Asthma attacks commonly result from an allergic reaction, and can manifest as coughing, a feeling of tightness in the chest, wheezing, and dyspnea from bronchoconstriction and inflammation along the airways. Impaired mucus clearance is also a problem in asthmatics, as it can make breathing during an attack even more difficult.
The company’s specialists included the following triggers on their list, which corroborates several of those listed by the US Centers for Disease Control and Prevention. The following are the most commonly found indoor triggers that are likely to precipitate an asthma attack:
- Tobacco Smoke
- Dust Mites
- Outdoor Air Pollution
- Cockroach Allergen
- Pet Allergens
The good news for those who suffer from Asthma is that all of the above-mentioned triggers are environmental and can be mitigated through changes in lifestyle and improvements in air quality, both indoors and outdoors. Harry Pena, the President of Zimmetry Environmental, said it is crucial to identify environmental triggers of asthma and effectively implement measures that reduce or eliminate them from a person’s home, school and work environment. A reduction in asthma attacks lessens health care costs and improves quality of life. “This information can be critical to preventing and controlling this chronic condition,” Pena said.

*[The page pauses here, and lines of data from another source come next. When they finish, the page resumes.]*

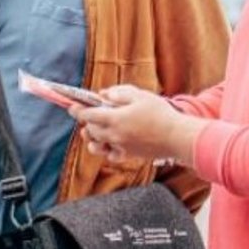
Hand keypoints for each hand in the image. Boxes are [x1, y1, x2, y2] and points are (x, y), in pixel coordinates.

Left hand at [70, 85, 205, 165]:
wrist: (176, 137)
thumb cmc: (160, 113)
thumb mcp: (139, 95)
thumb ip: (118, 93)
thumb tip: (103, 94)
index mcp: (114, 119)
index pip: (87, 115)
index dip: (77, 110)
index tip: (71, 105)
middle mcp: (114, 136)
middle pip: (90, 130)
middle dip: (86, 122)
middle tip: (87, 113)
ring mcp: (120, 147)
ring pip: (96, 145)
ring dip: (92, 137)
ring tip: (93, 130)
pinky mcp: (129, 155)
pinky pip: (110, 155)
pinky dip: (106, 149)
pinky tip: (109, 143)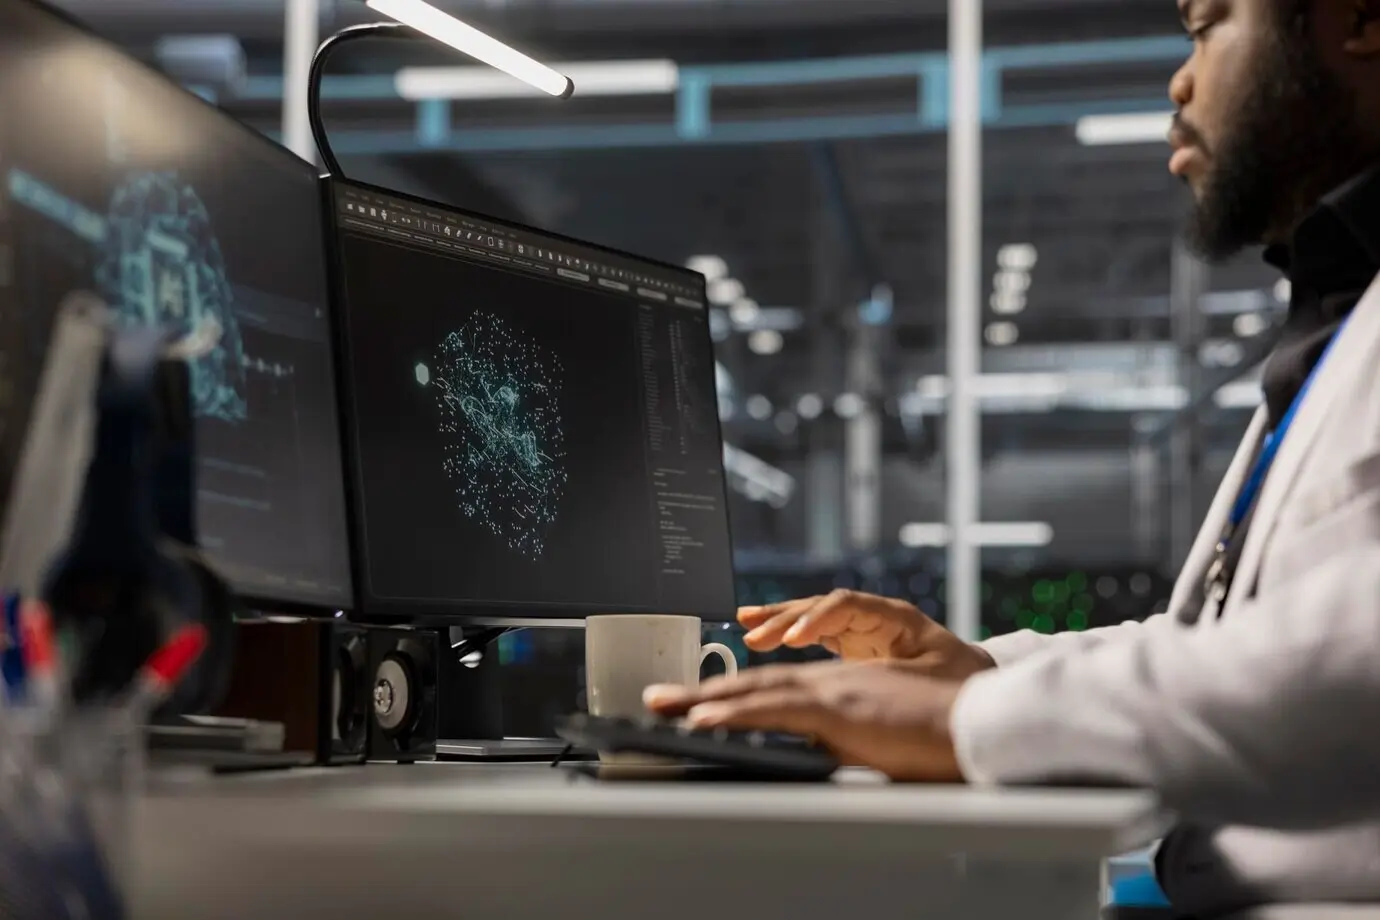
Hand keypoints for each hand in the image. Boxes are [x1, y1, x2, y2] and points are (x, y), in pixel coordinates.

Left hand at [644, 660, 966, 781]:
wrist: (979, 723)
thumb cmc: (940, 735)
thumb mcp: (878, 741)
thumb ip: (843, 743)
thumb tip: (819, 757)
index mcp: (836, 690)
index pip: (770, 691)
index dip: (729, 697)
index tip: (691, 706)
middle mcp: (828, 683)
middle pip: (752, 685)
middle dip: (700, 694)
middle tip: (656, 698)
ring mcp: (831, 691)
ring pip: (754, 691)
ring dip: (704, 699)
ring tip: (663, 705)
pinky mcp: (839, 708)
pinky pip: (775, 707)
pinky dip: (735, 712)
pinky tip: (705, 717)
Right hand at [738, 590, 995, 676]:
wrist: (981, 692)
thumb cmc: (963, 688)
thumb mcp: (932, 686)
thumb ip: (894, 686)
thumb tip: (860, 693)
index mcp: (897, 619)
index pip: (847, 606)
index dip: (817, 620)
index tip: (793, 640)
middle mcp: (874, 618)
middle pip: (821, 606)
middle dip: (784, 618)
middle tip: (754, 635)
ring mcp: (862, 629)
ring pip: (812, 616)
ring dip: (777, 621)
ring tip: (745, 624)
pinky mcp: (854, 645)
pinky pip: (813, 633)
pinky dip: (786, 633)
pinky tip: (758, 636)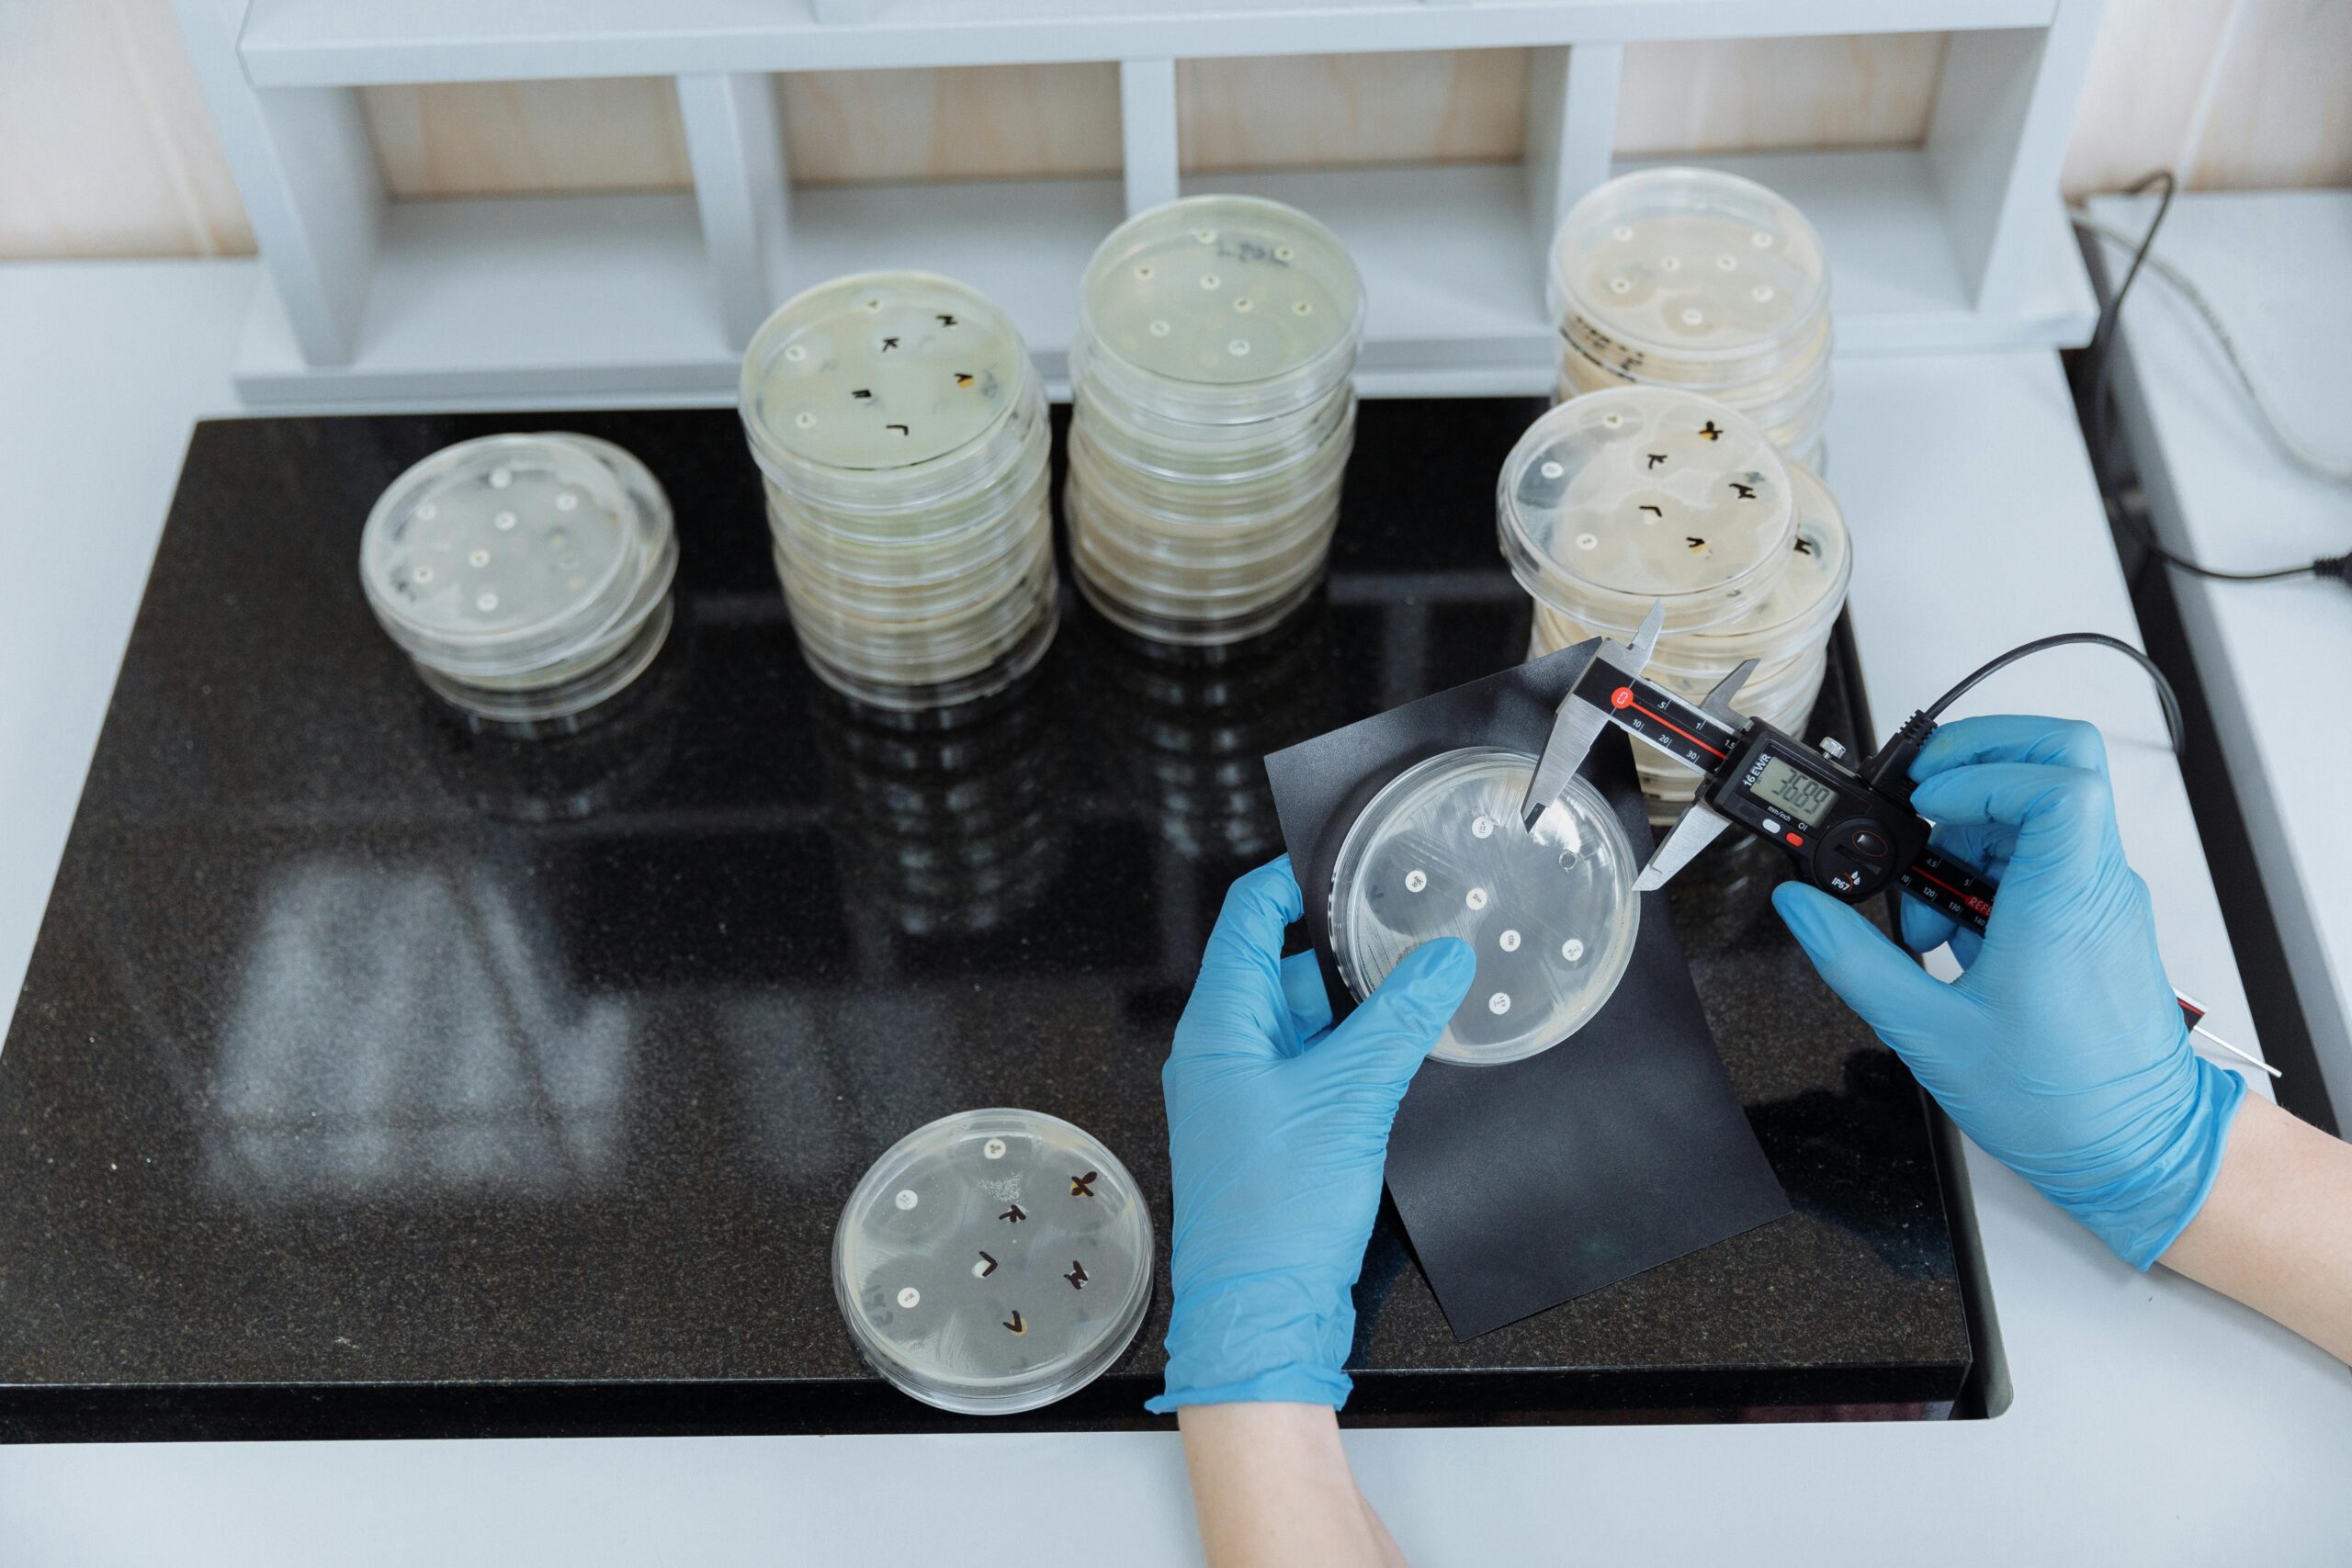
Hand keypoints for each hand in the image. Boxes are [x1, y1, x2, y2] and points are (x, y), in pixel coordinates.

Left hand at [1148, 858, 1473, 1411]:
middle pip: (1285, 966)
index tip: (1345, 855)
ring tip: (1424, 983)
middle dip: (1348, 948)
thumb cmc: (1276, 1213)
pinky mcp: (1276, 1131)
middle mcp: (1225, 1051)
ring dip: (1360, 1007)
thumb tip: (1440, 958)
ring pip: (1308, 1021)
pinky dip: (1357, 1054)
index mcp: (1220, 1024)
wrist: (1262, 1314)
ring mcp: (1248, 1093)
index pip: (1248, 916)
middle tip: (1414, 924)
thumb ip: (1397, 1021)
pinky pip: (1317, 1068)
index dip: (1293, 877)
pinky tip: (1406, 1051)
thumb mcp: (1349, 1098)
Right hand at [1771, 714, 2244, 1268]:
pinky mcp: (2092, 918)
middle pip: (2061, 761)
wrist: (2136, 1151)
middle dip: (1982, 760)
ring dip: (1972, 830)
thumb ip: (1854, 960)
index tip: (1927, 802)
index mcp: (2063, 902)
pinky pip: (2042, 858)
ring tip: (1928, 902)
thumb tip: (1803, 908)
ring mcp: (2098, 898)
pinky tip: (1953, 934)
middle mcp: (2093, 886)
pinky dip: (1987, 870)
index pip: (2054, 782)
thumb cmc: (2062, 1103)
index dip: (1982, 769)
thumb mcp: (1929, 1033)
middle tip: (1924, 794)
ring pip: (2045, 807)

In other news on asthma, two separate but corroborative studies presented at the American Heart Association’s Scientific Sessions suggest active asthma – a state that necessitates daily medication to control symptoms and prevent attacks – may significantly increase the risk of a heart attack. This highlights the importance of addressing any modifiable risk factors for cardiovascular disease, especially in known asthmatics.